Winter (December, January, February) - winter begins on the 21st of December, the day of the winter solstice (=the longest night and the shortest day of the year and from this day the nights begin to get shorter and the days longer). One of the coldest months is January, when average temperatures can fall below 0°C (and can be as low as -10°C). At higher altitudes there is usually snow all winter. In the lowlands winter is generally referred to as "muddy", with temperatures around 3-5°C.
More detailed and up-to-date information about the weather and climate of the Czech Rep can be found on the website of the Czech Hydro meteorological Institute.
The Czech Republic is one of the safest countries in the world. The global ranking can be viewed on the website of the Global Peace Index.
According to the Czech Statistical Office, the number of criminal offenses since 2008 continues to fall.
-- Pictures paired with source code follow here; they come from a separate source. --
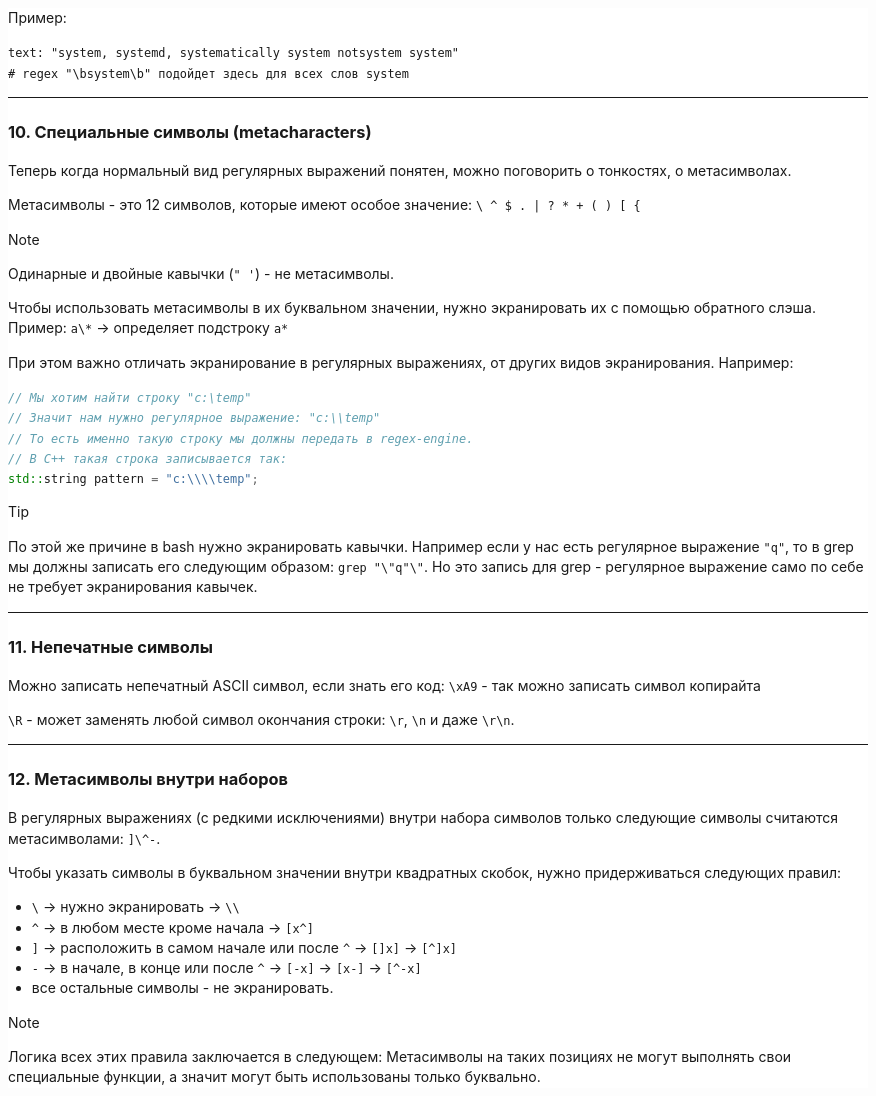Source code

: Пример:
```
text: "system, systemd, systematically system notsystem system"
# regex "\bsystem\b" подойдет здесь для всех слов system
```

___
### 10. Специальные символы (metacharacters)

Теперь когда нормальный вид регулярных выражений понятен, можно поговорить о тонкостях, о метасимволах.

Метасимволы - это 12 символов, которые имеют особое значение: 
`\ ^ $ . | ? * + ( ) [ {`

>[!note]
>Одинарные и двойные кавычки (` " ' `) - не метасимволы.

Чтобы использовать метасимволы в их буквальном значении, нужно экранировать их с помощью обратного слэша.
Пример: `a\*` -> определяет подстроку `a*`

При этом важно отличать экранирование в регулярных выражениях, от других видов экранирования. Например:

```C++
// Мы хотим найти строку "с:\temp"
// Значит нам нужно регулярное выражение: "с:\\temp"
// То есть именно такую строку мы должны передать в regex-engine.
// В С++ такая строка записывается так:
std::string pattern = "c:\\\\temp";
```

>[!tip]
>По этой же причине в bash нужно экранировать кавычки. Например если у нас есть регулярное выражение `"q"`, то в grep мы должны записать его следующим образом: `grep "\"q"\"`. Но это запись для grep - регулярное выражение само по себе не требует экранирования кавычек.

___
### 11. Непечатные символы

Можно записать непечатный ASCII символ, если знать его код:
`\xA9` - так можно записать символ копирайта

`\R` - может заменять любой символ окончания строки: `\r`, `\n` и даже `\r\n`.

___
### 12. Метасимволы внутри наборов

В регулярных выражениях (с редкими исключениями) внутри набора символов только следующие символы считаются метасимволами: `]\^-`. 

Чтобы указать символы в буквальном значении внутри квадратных скобок, нужно придерживаться следующих правил:
- `\` -> нужно экранировать -> `\\`
- `^` -> в любом месте кроме начала -> `[x^]`
- `]` -> расположить в самом начале или после `^` -> `[]x]` -> `[^]x]`
- `-` -> в начале, в конце или после `^` -> `[-x]` -> `[x-]` -> `[^-x]`
- все остальные символы - не экранировать.

>[!note]
>Логика всех этих правила заключается в следующем:
>Метасимволы на таких позициях не могут выполнять свои специальные функции, а значит могут быть использованы только буквально.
Compared to the previous year 2012 the crime rate decreased (according to the site Aktuálně.cz) again by another 4%.
The exterior security of the state is ensured together by NATO and the Army of the Czech Republic (AČR), and national order and internal security is ensured by the Police of the Czech Republic and the City (and municipal) police of individual towns and villages. Alongside these there is also the military police.
The national police emergency number is 158
Czech food is said to be heavy, greasy but very good. Nowadays young people especially tend to prefer lighter fare, but at weekends or holidays every Czech likes to sin and enjoy something typically Czech.
Soups form an important part of traditional Czech food. Most often Czechs will cook a type of broth (vegetable, chicken, beef). Traditional soups include beef broth with liver dumplings (traditionally served at weddings), potato soup, garlic soup, goulash, tripe soup or sauerkraut with sausage.
Mushroom picking is widespread in the Czech Rep. Mushroom picking is not just a hobby for many Czechs, but the mushrooms themselves are also a key ingredient in a number of dishes (they are also eaten breaded and fried).
Meat reigns in Czech cuisine. Above all we eat pork, beef, poultry, but also freshwater fish and venison. Various sauces are prepared to eat with meat, e.g.: dill, mushroom, tomato, beef, pepper.
A traditional side dish is dumplings (either bread or potato), or potatoes. These days, however, a lot of people prefer different types of pasta and rice.
Traditional Czech dishes include pork schnitzel with potatoes (or at Christmas with a potato salad), roast pork with dumplings and sauerkraut, beef with dumplings, tomato sauce with dumplings and beef, goulash, fried carp (especially at Christmas), Prague ham, potato dumplings stuffed with smoked meat, roast duck with dumplings and sauerkraut, potato pancake, peas (or lentils) with smoked meat, or rabbit with dumplings.
Our students also really like ordering "smažák" – cheese coated in batter (flour, eggs, breadcrumbs) and deep-fried.
Sweet Czech delicacies include fruit dumplings, buns (most often with soft cheese, poppy seed or jam), sweet potato gnocchi or potato dumplings with poppy seed, apple pudding or ducat buns with cream.
Desserts - cakes, pies (soft cheese, poppy seed, jam)
Traditional Czech alcoholic drinks include, at the top, beer, but also wine (grapes are mainly grown in Moravia) and slivovice (a plum brandy, also originating from Moravia).
With beer Czechs often enjoy cold sausage with onions ("utopenec"), pressed meat ("tlačenka"), Olomouc cheeses and pickled camembert.